━━━━━ Data ━━━━━
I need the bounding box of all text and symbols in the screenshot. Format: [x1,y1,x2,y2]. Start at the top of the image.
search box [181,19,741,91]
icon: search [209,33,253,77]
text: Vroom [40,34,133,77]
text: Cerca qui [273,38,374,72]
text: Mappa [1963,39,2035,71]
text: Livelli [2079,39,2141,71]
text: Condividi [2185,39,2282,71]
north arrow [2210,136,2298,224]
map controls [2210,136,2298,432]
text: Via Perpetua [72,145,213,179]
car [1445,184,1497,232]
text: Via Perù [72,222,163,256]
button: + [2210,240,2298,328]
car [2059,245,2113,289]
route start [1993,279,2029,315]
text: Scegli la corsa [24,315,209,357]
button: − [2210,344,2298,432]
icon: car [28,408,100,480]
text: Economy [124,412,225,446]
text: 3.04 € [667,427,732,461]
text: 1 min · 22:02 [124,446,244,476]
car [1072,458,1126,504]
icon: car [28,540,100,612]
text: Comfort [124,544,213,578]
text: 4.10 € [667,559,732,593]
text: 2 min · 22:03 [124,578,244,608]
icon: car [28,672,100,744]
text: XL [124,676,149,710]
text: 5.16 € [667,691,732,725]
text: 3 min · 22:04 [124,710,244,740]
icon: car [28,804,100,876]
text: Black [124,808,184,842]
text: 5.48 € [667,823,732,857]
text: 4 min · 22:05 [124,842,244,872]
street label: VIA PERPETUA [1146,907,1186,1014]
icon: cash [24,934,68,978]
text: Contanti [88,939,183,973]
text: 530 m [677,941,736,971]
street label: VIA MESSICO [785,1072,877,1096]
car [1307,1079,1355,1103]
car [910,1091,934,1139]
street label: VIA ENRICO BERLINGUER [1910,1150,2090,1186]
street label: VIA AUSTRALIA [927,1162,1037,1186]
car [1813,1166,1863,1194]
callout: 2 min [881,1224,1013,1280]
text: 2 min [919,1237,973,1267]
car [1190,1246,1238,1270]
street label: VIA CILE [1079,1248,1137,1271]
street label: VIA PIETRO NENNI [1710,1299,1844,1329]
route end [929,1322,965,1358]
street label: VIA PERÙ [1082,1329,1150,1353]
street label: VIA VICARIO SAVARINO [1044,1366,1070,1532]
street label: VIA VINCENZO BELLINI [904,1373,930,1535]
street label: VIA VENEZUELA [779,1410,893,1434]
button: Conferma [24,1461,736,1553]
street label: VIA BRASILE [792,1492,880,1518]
━━━━━
### Task prompt
Give the records again, unchanged and complete.

### The completed task
I need the bounding box of all text and symbols in the screenshot. Format: [x1,y1,x2,y2]. Start at the top of the image.
search box [181,19,741,91]
icon: search [209,33,253,77]
text: Vroom [40,34,133,77]
text: Cerca qui [273,38,374,72]
text: Mappa [1963,39,2035,71]
text: Livelli [2079,39,2141,71]
text: Condividi [2185,39,2282,71]
north arrow [2210,136,2298,224]
map controls [2210,136,2298,432]
text: Via Perpetua [72,145,213,179]
car [1445,184,1497,232]
text: Via Perù [72,222,163,256]
button: + [2210,240,2298,328]
car [2059,245,2113,289]
route start [1993,279,2029,315]
text: Scegli la corsa [24,315,209,357]
button: − [2210,344,2298,432]
icon: car [28,408,100,480]
text: Economy [124,412,225,446]
text: 3.04 € [667,427,732,461]
text: 1 min · 22:02 [124,446,244,476]
car [1072,458,1126,504]
icon: car [28,540,100,612]
text: Comfort [124,544,213,578]
text: 4.10 € [667,559,732,593]
text: 2 min · 22:03 [124,578,244,608]
icon: car [28,672,100,744]
text: XL [124,676,149,710]
text: 5.16 € [667,691,732,725]
text: 3 min · 22:04 [124,710,244,740]
icon: car [28,804,100,876]
text: Black [124,808,184,842]
text: 5.48 € [667,823,732,857]
text: 4 min · 22:05 [124,842,244,872]
street label: VIA PERPETUA [1146,907,1186,1014]
icon: cash [24,934,68,978]
text: Contanti [88,939,183,973]
text: 530 m [677,941,736,971]
street label: VIA MESSICO [785,1072,877,1096]
car [1307,1079,1355,1103]
car [910,1091,934,1139]
street label: VIA ENRICO BERLINGUER [1910,1150,2090,1186]
street label: VIA AUSTRALIA [927,1162,1037,1186]
car [1813,1166,1863,1194]
callout: 2 min [881,1224,1013,1280]
text: 2 min [919,1237,973,1267]
car [1190,1246,1238,1270]
street label: VIA CILE [1079,1248,1137,1271]
street label: VIA PIETRO NENNI [1710,1299,1844,1329]
route end [929,1322,965,1358]
street label: VIA PERÙ [1082,1329,1150,1353]
street label: VIA VICARIO SAVARINO [1044,1366,1070,1532]
street label: VIA VINCENZO BELLINI [904,1373,930,1535]
street label: VIA VENEZUELA [779,1410,893,1434]
button: Conferma [24,1461,736,1553]
street label: VIA BRASILE [792,1492,880,1518]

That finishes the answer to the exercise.